I kept thinking how gay he was while he yanked my
jeans and panties off as I lay laughing on his bed. My hand was in his hair as his mouth pressed and licked, both gentle and insistent, and I thought, This is the gay way to fuck a girl, right? Even though that was clearly unlikely. I thought of him as gay as we met up night after night, invariably making out in a corner, or a car, or a parking lot, his hands searching for a way through my fortress of clothes. He gave me a coquettish smile as he took my hand and pulled me toward his car. Chris had (and has) no edge; he was happy and easy. And he wasn’t, I finally understood, gay.
Nik thought Chris was a brainless pretty boy, but that wasn’t right. He was very smart, he just wasn’t dark. He came from a middle-class family in the Valley, and he had gone to private school. Yet he thought of himself as poor. I would have found that obnoxious in most people, but it seemed merely innocent in Chris. He was so comfortably not poor that he was able to take his background for granted and imagine us all in the same boat. He just didn’t know what it meant to have no one to borrow from if you really needed money. He didn’t know what it meant to have nothing under you or ahead of you, and he didn’t understand what a difference that made. He was, assuredly, always broke, but it was a phase. He had a nice car (a 1980 Honda Accord) and his folks paid the insurance. “That’s all,” he said. He had gone to college and had no debt. He had insurance and a small untouchable fund for a future down payment on a house. That’s all!

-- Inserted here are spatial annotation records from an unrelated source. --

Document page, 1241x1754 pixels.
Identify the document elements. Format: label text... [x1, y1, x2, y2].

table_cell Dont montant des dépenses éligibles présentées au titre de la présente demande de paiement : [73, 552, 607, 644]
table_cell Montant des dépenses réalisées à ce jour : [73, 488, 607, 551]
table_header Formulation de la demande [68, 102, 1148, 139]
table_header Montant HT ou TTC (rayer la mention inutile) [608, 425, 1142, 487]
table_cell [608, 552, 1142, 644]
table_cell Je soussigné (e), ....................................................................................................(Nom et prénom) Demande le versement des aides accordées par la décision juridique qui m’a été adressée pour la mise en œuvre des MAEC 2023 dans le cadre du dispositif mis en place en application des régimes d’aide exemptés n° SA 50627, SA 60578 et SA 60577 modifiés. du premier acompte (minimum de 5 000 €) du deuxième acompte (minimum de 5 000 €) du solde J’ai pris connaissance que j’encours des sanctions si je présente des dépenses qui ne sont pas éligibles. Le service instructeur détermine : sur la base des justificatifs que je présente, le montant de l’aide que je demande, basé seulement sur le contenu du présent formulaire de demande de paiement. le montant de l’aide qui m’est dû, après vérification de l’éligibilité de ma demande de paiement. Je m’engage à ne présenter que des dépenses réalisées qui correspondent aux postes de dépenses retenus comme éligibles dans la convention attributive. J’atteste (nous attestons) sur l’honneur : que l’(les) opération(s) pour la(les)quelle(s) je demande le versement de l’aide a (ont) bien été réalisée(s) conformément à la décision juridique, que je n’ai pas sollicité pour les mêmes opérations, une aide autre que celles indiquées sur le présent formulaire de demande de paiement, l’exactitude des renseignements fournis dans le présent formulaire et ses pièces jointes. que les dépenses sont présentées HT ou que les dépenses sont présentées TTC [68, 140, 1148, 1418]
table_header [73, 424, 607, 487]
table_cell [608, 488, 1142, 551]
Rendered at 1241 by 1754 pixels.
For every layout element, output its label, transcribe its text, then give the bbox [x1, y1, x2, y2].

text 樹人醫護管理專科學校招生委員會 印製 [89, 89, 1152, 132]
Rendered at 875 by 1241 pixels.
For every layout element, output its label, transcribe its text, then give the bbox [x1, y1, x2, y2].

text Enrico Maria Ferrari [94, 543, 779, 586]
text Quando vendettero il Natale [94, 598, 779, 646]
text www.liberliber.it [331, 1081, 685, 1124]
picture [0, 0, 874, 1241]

Chris didn’t want Ada at first. Our infatuation was already on the wane—we were not broken up but on the way there. I had already had an abortion in high school. I was twenty-two, I was sure I would get another one. But somehow I found I just didn’t want to. This pregnancy felt different. I knew (in the way women often claim to just know things and freak men out) that this was the baby I had to have. I knew. Somehow I believed that this would be my one chance to have a kid and I wouldn’t get another. I had this certainty; maybe it was from hormones or perhaps wishful thinking as a way out of my wheel-spinning life. We didn’t get married or even stay together, but Chris accepted my decision. He made arrangements. He gave me money every month until Ada was eighteen. He saw her regularly and he fell in love with her. He enjoyed, I think, being a dad but not having to do it full-time. Now-and-then dad. Naturally, Ada worshipped him. I didn’t mind. She may have adored him more than anyone in the world, but I was like the air and the sun and the sea. I was the world.